### Selected extract

• • • • •

This thesis is evident in her support of the $1.9 trillion stimulus bill Biden signed. “We have 22 million Americans who say they don’t have enough to eat. There’s additional money for food stamps,” Yellen said of the package in a Sunday interview on ABC. “I’m hopeful that, if we defeat the pandemic, that we can have the economy back near full employment next year. And I think this is the package we need to do that.”

Cecilia Rouse, 57: When President Biden nominated Rouse to lead the CEA in January, he called her “one of the most distinguished economists in the country; an expert on labor economics, race, poverty and education.” A bipartisan majority agrees with this assessment: On March 2, the Senate voted 95 to 4 to confirm her to the position.

“We want to design policies that will be economically effective,” Rouse said earlier this year about her goals as CEA chair. “Every time we look at a policy, what are the racial and ethnic impacts?”

Rouse has attributed her economics career to her mother, who encouraged her to take a class in the subject while she was a freshman at Harvard. It was during the early 1980s and unemployment was spiking around the country, and Rouse has described being compelled by the way the headlines were reinforcing what she was learning in the classroom. After receiving both her undergraduate and doctoral degrees from Harvard, Rouse went on to work at Princeton (before being confirmed as CEA chair, she was the dean of its School of Public Policy and International Affairs) and had served in the National Economic Council under President Clinton and was a member of the CEA for President Obama.

• • • • •

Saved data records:
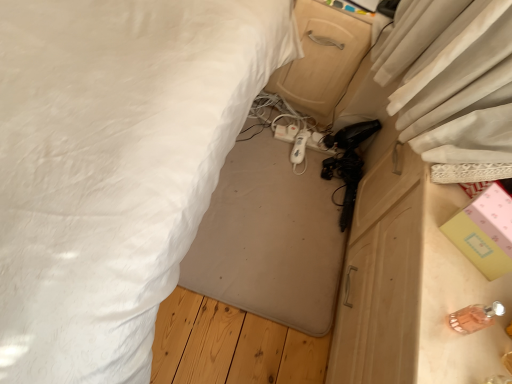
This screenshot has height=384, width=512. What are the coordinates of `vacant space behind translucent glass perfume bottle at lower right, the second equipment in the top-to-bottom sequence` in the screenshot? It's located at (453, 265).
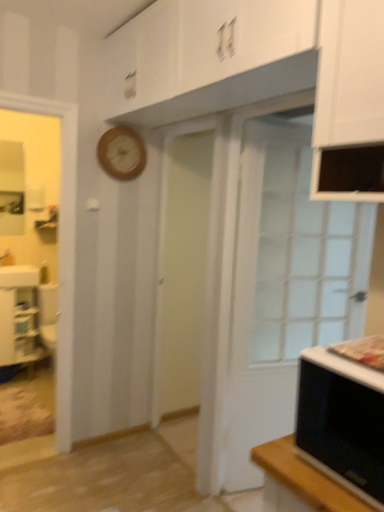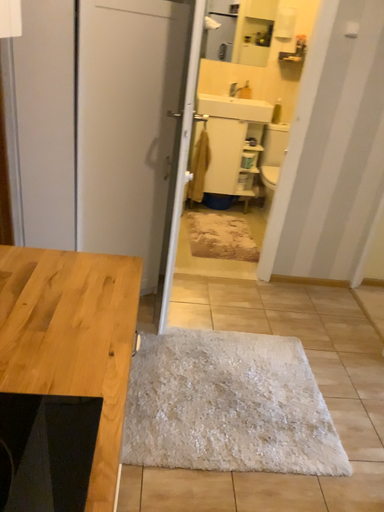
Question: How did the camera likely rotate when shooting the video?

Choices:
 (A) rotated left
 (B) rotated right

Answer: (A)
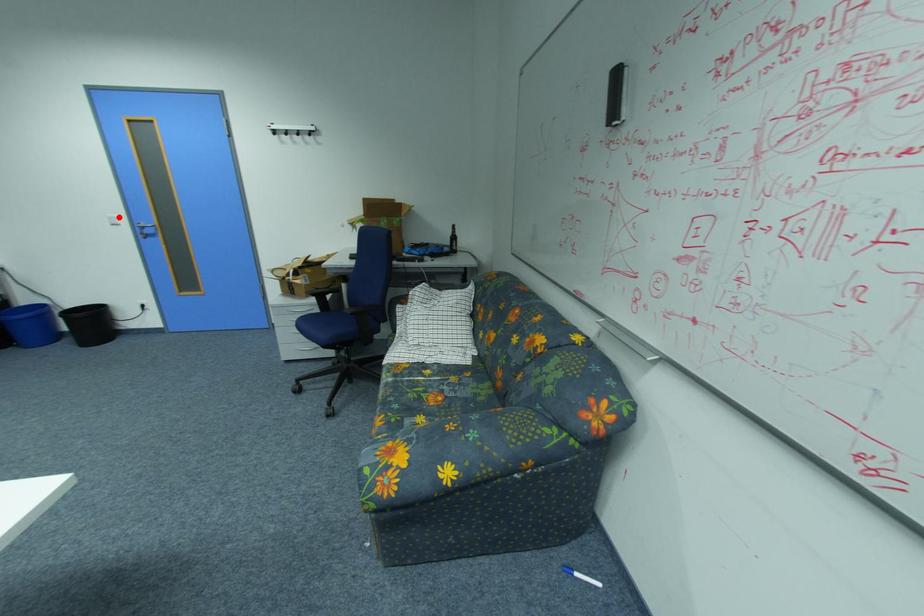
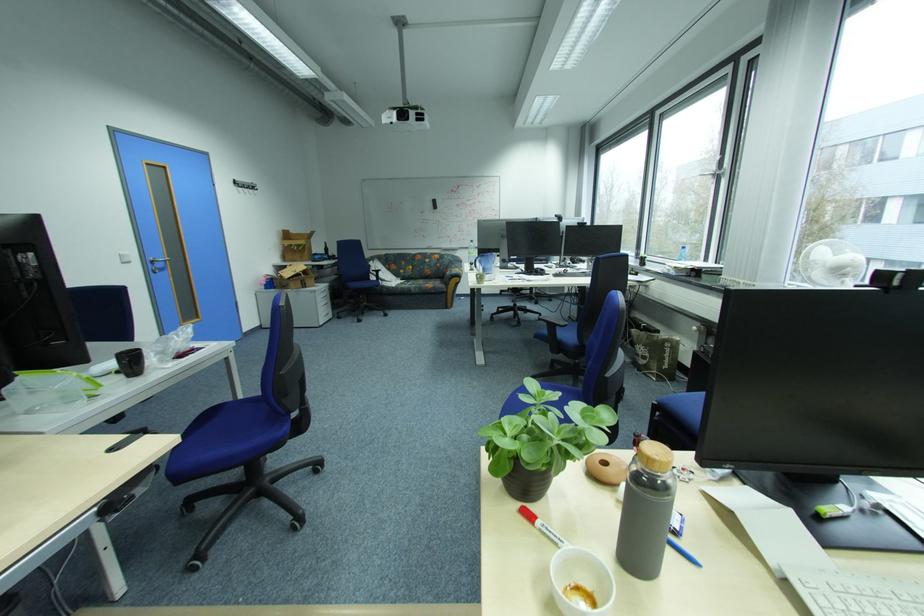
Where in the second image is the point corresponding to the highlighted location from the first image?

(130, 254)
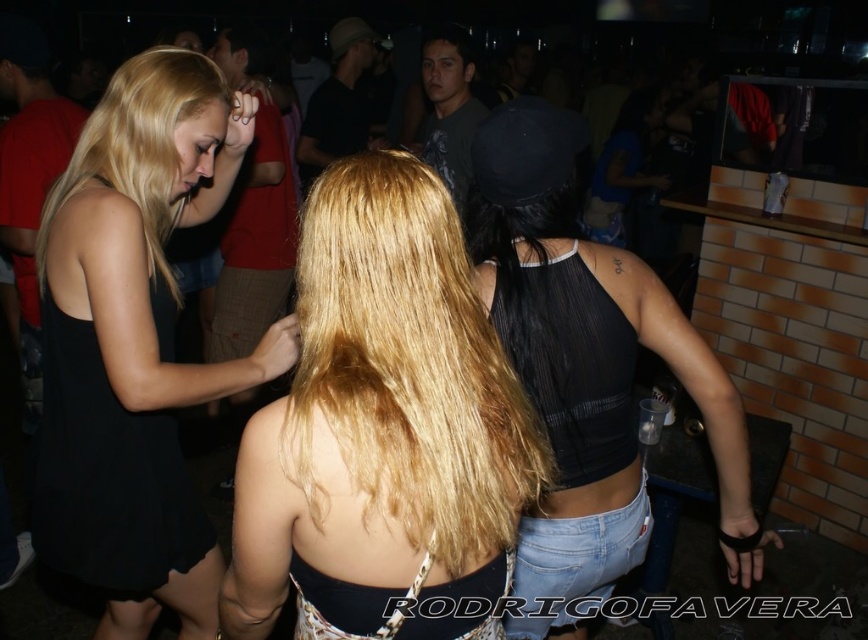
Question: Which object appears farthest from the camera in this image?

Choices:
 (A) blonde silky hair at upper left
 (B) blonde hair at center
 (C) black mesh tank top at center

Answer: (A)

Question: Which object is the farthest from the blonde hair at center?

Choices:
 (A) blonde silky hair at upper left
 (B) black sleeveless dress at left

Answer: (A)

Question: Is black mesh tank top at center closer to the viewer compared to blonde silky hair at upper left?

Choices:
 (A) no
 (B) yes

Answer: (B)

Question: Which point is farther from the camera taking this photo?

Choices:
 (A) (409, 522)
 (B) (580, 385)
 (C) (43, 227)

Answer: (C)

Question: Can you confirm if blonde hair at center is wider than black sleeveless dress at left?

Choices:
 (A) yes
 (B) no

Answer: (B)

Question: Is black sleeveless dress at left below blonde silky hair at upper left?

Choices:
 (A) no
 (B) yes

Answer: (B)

• • • • •

### Questions on the material
A. Reproduce the excerpt on Yellen and Rouse between "Cecilia Rouse, 57: When" and "to the position.", inclusive.
B. List every U.S. president named in the excerpt on Yellen and Rouse.

### List of solutions
A.
Cecilia Rouse, 57: When President Biden nominated Rouse to lead the CEA in January, he called her “one of the most distinguished economists in the country; an expert on labor economics, race, poverty and education.” A bipartisan majority agrees with this assessment: On March 2, the Senate voted 95 to 4 to confirm her to the position.

B.
Biden
Clinton
Obama